--- Task data ---

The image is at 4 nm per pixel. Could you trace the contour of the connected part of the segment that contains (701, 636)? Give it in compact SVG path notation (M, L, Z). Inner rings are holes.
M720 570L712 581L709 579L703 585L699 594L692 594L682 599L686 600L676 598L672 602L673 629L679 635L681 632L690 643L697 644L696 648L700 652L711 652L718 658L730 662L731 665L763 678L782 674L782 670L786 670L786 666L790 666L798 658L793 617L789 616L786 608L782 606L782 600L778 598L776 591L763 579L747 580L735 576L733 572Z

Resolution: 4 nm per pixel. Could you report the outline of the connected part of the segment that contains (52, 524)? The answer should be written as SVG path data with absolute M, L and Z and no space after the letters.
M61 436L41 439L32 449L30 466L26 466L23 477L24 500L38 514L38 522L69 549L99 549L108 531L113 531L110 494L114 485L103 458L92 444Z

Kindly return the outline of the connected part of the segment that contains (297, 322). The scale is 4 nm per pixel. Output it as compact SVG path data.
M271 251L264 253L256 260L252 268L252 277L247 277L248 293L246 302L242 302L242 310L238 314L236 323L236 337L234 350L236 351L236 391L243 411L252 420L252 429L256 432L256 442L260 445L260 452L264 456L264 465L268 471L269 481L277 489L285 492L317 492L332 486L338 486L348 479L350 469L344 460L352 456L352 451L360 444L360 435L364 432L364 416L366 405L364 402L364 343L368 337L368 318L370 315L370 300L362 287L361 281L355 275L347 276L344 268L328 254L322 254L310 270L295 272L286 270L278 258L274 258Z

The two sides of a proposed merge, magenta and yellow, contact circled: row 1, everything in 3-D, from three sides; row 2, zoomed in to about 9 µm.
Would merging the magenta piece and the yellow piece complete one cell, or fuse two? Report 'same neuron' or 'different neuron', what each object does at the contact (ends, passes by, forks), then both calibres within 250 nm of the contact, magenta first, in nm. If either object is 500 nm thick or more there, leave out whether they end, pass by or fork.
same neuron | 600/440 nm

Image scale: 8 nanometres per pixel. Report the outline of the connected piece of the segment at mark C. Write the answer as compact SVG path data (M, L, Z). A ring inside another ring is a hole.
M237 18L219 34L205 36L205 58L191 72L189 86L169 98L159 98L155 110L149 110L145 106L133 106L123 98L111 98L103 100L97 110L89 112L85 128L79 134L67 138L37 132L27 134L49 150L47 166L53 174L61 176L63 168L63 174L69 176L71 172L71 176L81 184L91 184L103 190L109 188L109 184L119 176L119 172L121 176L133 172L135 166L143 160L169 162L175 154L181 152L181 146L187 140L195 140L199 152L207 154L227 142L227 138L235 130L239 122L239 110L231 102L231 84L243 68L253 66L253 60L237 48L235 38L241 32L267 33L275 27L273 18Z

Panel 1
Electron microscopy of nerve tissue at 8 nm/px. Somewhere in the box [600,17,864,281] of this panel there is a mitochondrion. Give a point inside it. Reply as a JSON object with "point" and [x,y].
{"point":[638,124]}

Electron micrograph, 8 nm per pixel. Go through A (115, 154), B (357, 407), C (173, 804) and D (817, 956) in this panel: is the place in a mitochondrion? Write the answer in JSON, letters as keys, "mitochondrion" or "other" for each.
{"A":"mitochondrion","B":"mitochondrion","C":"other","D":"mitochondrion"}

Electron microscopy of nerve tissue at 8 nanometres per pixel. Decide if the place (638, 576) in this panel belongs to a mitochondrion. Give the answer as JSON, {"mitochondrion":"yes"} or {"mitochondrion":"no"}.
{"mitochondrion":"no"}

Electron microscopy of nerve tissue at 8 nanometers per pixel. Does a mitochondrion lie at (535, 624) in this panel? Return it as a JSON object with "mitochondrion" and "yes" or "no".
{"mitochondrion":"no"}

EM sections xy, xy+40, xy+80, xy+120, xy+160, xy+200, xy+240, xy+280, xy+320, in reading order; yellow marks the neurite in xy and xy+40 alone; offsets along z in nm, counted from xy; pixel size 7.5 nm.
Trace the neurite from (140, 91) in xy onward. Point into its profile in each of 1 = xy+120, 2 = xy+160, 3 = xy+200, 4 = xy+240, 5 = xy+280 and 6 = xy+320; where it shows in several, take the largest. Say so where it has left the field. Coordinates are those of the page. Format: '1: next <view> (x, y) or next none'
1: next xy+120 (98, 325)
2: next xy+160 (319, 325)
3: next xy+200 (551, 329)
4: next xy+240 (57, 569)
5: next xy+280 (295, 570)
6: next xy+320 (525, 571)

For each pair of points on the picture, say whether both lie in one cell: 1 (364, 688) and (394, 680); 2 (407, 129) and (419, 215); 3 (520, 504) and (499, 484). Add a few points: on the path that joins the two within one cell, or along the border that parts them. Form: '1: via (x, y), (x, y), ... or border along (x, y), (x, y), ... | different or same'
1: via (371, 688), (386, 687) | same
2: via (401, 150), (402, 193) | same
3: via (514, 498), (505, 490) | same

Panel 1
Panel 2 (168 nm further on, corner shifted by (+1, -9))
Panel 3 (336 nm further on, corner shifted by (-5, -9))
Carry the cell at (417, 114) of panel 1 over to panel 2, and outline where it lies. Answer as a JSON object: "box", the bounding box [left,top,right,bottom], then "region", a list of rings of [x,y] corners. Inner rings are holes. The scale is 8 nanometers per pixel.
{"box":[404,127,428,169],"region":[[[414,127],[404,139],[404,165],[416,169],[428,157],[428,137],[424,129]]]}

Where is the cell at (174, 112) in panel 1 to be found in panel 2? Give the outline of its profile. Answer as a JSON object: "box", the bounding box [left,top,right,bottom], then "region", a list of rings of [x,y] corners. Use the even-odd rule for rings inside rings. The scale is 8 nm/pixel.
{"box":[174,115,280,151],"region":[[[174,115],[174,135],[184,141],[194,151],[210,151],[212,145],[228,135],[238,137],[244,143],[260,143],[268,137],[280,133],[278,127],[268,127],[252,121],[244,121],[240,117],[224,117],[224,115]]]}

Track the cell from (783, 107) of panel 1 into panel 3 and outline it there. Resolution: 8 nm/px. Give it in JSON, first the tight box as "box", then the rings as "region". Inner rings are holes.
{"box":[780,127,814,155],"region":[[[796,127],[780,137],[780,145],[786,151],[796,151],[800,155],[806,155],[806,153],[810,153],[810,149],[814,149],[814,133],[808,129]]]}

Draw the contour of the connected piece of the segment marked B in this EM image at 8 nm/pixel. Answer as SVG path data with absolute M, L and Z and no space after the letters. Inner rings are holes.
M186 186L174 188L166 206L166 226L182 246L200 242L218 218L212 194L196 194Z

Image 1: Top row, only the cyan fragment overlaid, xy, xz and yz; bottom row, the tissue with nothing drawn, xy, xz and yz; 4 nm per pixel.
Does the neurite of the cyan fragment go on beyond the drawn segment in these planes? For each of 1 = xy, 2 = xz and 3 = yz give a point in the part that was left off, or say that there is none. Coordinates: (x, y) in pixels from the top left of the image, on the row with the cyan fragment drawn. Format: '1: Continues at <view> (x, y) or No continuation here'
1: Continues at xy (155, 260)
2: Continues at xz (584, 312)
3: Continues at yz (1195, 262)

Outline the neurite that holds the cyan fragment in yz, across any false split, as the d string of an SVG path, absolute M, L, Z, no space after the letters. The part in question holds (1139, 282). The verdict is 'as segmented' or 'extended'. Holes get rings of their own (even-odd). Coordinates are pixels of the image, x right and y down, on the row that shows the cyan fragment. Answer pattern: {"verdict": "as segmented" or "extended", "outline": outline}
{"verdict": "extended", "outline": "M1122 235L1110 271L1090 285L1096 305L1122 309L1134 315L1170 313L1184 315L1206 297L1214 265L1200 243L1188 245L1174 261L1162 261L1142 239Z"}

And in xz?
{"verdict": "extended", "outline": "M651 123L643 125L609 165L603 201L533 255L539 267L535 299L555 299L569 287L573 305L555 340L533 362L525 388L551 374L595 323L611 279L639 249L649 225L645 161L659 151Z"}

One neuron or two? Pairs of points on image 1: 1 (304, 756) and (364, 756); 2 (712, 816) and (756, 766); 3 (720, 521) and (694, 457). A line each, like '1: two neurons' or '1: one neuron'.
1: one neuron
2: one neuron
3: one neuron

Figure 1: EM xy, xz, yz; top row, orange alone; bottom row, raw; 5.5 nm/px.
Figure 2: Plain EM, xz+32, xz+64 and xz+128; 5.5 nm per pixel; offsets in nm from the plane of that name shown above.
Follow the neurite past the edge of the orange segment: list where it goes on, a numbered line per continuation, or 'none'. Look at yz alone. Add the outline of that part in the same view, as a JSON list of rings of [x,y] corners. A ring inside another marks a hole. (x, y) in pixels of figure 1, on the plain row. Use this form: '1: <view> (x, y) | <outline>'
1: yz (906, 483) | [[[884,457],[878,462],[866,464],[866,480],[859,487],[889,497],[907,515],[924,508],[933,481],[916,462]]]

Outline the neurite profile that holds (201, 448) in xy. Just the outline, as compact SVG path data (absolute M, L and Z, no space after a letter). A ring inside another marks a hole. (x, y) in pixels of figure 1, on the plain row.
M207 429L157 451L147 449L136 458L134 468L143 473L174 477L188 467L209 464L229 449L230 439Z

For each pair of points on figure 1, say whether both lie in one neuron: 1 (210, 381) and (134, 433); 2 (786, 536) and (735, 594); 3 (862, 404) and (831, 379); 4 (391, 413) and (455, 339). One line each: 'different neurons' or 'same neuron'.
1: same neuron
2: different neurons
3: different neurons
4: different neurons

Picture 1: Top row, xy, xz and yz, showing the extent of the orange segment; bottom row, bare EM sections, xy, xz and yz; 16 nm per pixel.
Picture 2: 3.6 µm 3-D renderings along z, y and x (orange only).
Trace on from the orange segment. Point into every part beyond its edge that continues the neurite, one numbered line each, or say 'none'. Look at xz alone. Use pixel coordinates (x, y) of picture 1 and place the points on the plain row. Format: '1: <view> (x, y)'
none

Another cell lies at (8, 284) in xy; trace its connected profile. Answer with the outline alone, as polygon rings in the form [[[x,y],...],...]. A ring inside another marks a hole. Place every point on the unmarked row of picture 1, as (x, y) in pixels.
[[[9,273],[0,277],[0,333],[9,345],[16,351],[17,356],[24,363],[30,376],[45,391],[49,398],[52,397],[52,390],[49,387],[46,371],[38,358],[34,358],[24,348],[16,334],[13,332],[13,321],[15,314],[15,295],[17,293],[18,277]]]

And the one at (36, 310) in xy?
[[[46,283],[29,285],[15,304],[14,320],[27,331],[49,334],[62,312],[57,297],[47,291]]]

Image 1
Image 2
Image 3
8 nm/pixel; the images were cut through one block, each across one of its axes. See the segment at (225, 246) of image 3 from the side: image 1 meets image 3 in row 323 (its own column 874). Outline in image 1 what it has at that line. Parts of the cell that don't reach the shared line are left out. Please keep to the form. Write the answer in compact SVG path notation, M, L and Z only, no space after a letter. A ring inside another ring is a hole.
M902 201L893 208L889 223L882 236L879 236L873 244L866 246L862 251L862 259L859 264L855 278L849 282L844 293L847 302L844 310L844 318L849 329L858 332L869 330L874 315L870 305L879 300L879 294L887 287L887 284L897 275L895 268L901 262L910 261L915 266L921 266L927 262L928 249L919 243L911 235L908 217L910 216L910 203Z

---

All lines that include the word "further" must be copied from the material above.

Your response
Panel 2 (168 nm further on, corner shifted by (+1, -9))
Panel 3 (336 nm further on, corner shifted by (-5, -9))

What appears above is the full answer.